Wheels India Ltd (WIL) has planned a capex of ₹122 crore for the current fiscal as TVS Group’s auto parts company has been, for the first time in the past six years, faced with capacity constraints to meet the surge in demand in both auto and non-auto segments.

The proposed capex will be spent on enhancing capacity across segments.

The company expects the overall capacity to go up by 20 per cent from 10 million wheels a year, though the increase will vary from segment to segment.

“We are struggling to meet the demand at the moment. From having a very low capacity utilisation level, suddenly we have moved to hitting full capacity and the present challenge is to meet the demand surge by ramping up capacity,” Srivats Ram, Managing Director, said here.

The company sees robust demand both in domestic and export businesses. “The domestic demand is driven by replacement demand in the commercial vehicle market, government infrastructural initiatives and pro-agriculture policies,” he said.
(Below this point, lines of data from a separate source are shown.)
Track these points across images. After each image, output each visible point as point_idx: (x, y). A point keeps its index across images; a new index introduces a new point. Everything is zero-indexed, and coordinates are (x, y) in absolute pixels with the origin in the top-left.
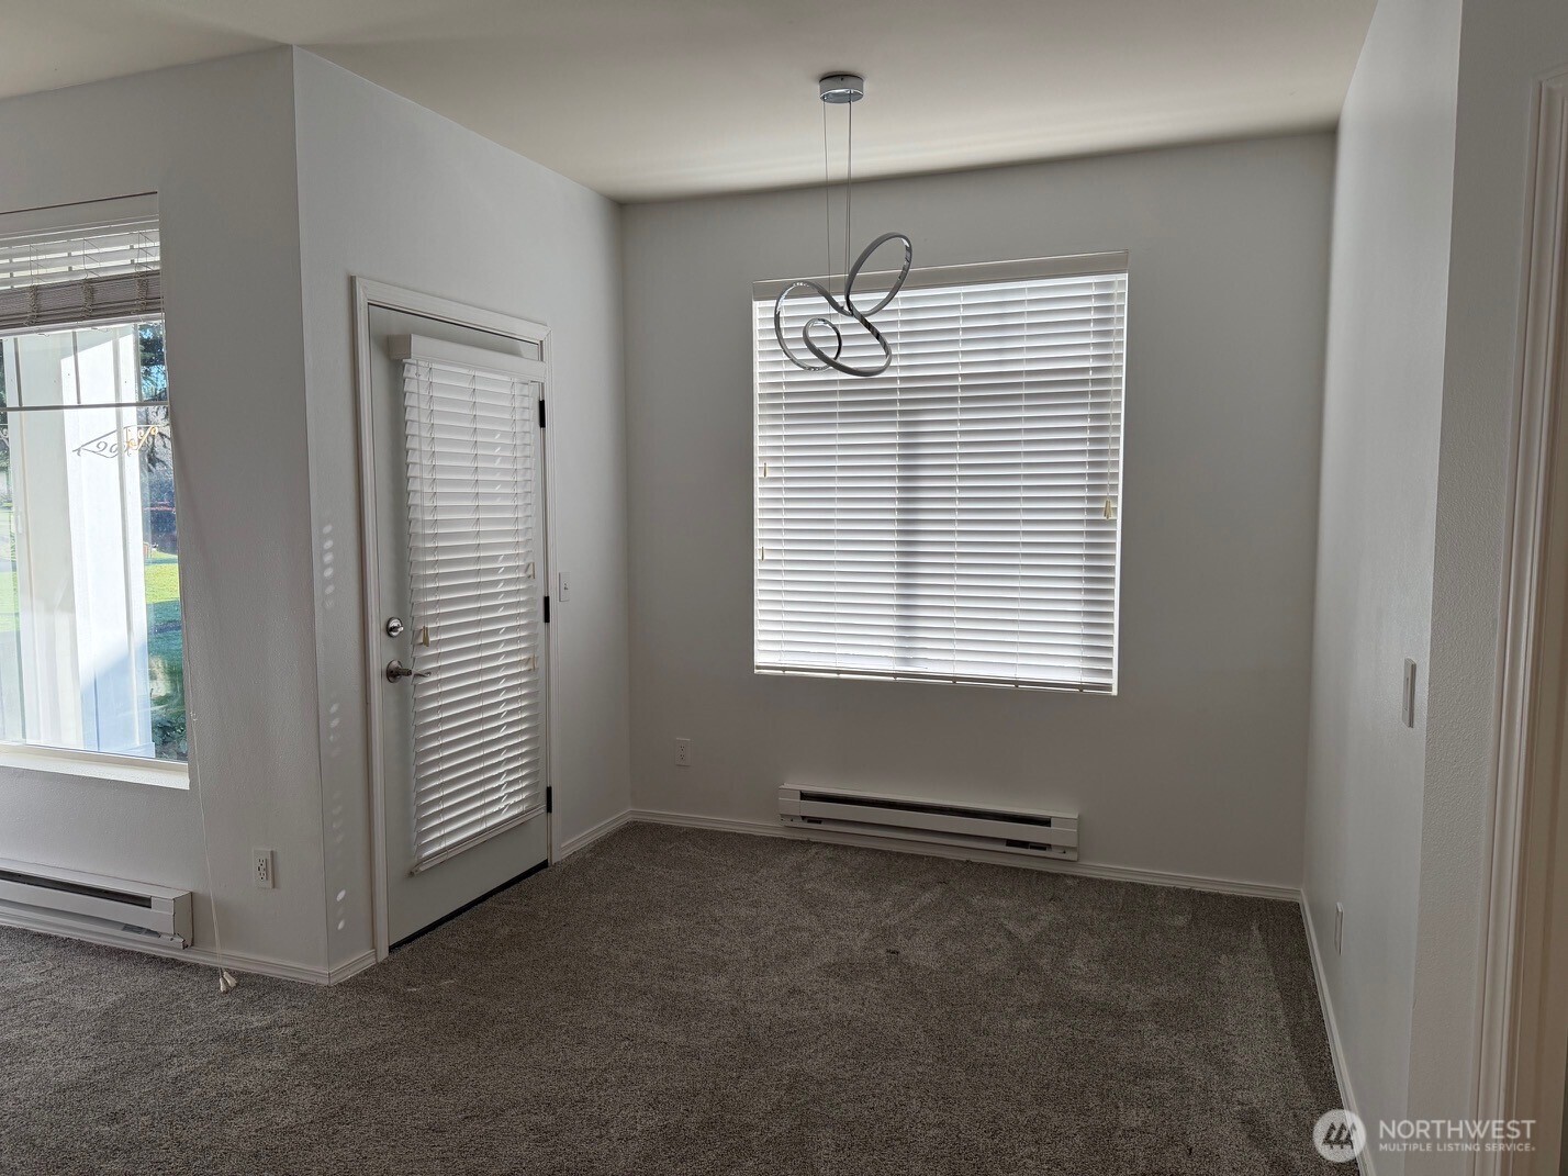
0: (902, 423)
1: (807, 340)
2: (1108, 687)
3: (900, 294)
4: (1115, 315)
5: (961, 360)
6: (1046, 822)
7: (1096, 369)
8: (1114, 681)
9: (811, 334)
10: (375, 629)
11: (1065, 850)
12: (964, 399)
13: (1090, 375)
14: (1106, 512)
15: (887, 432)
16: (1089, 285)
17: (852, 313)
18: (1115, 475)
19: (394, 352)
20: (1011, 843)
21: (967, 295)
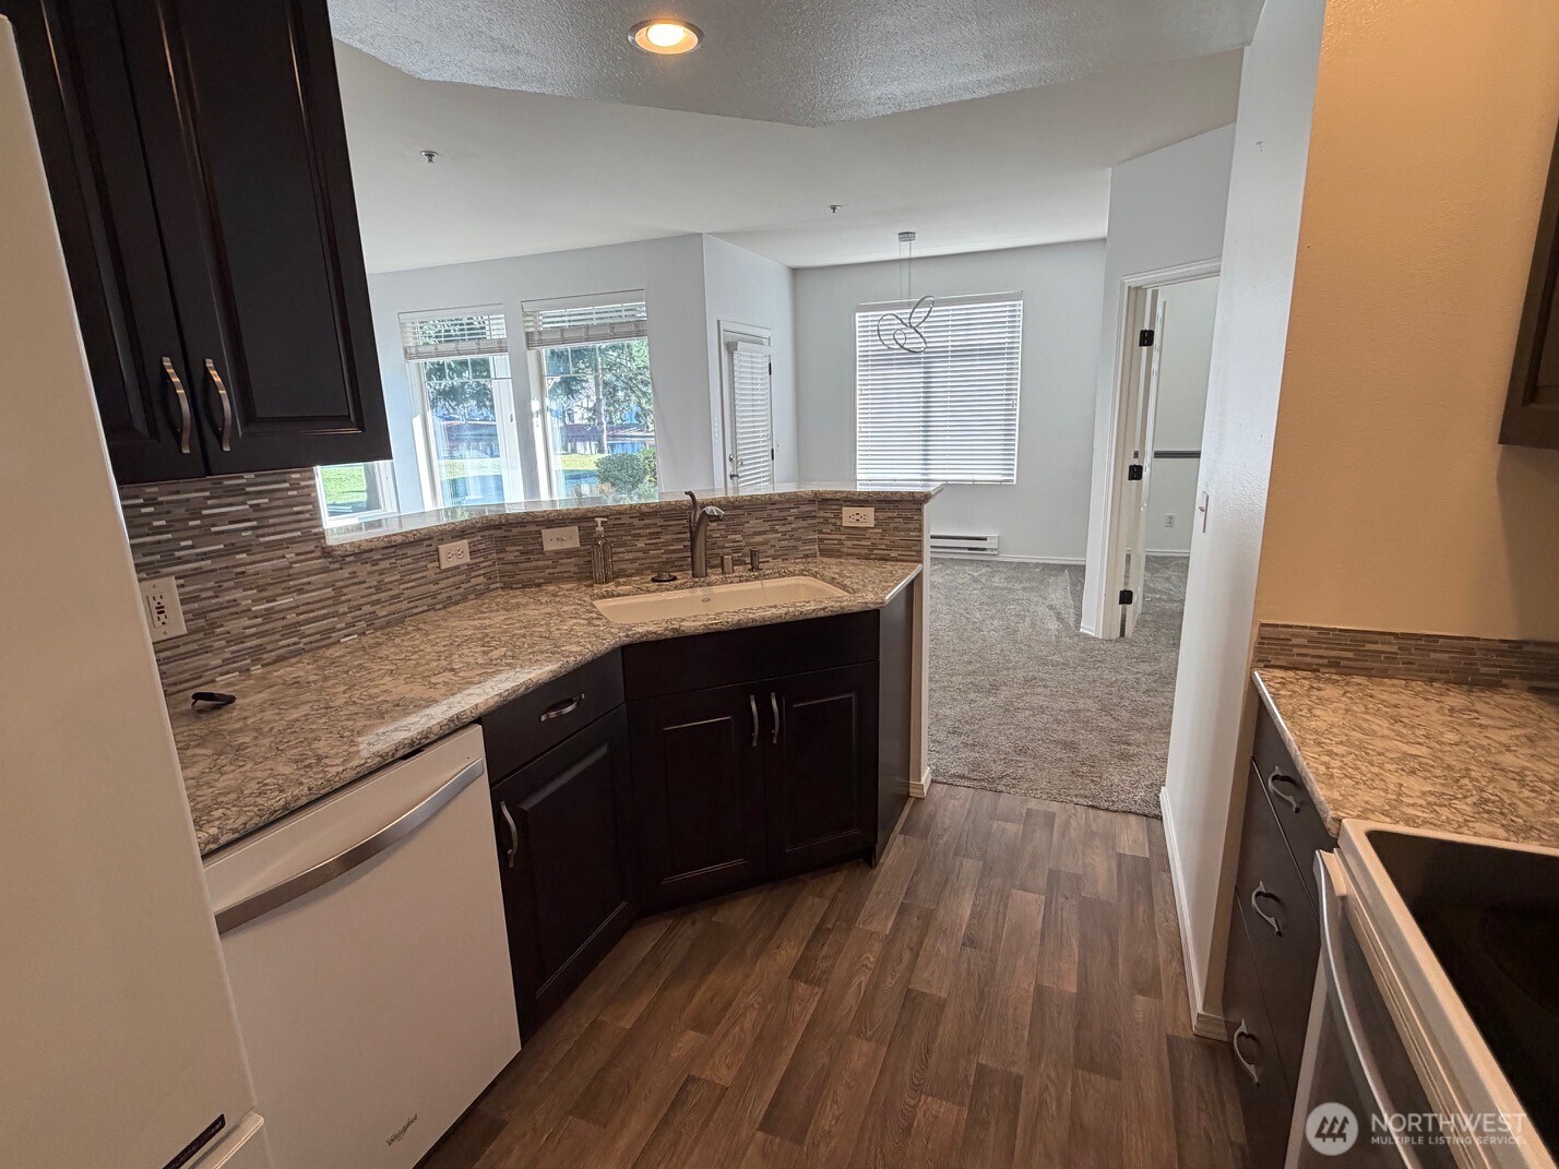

On the export side, WIL expects stronger growth this fiscal due to revival of demand in segments such as construction equipment in several markets. However, raising commodity and fuel prices are likely to put pressure on costs.

For 2017-18, the company reported a 23 per cent increase in its net profit ₹71.8 crore (₹58.4 crore 2016-17). The slump sale of its passenger car business also contributed to the growth in net profit in 2017-18.

Revenues (net of excise duty) grew by 14 per cent at ₹2469.5 crore (₹2176.1 crore), driven largely by a demand increase in the CVs and passenger car segments and a recovery in the overseas markets for its business segments in the second-half of the year.

Its net profit for the quarter ended March 31, 2018, grew 13 per cent at ₹19.5 crore (₹17.3 crore). Revenues went up 27 per cent at ₹705 crore (₹557.7 crore).

The board has recommended a final dividend of ₹9 per share. This along with the interim dividend of ₹6 per share, the total dividend for the year is ₹15 per share.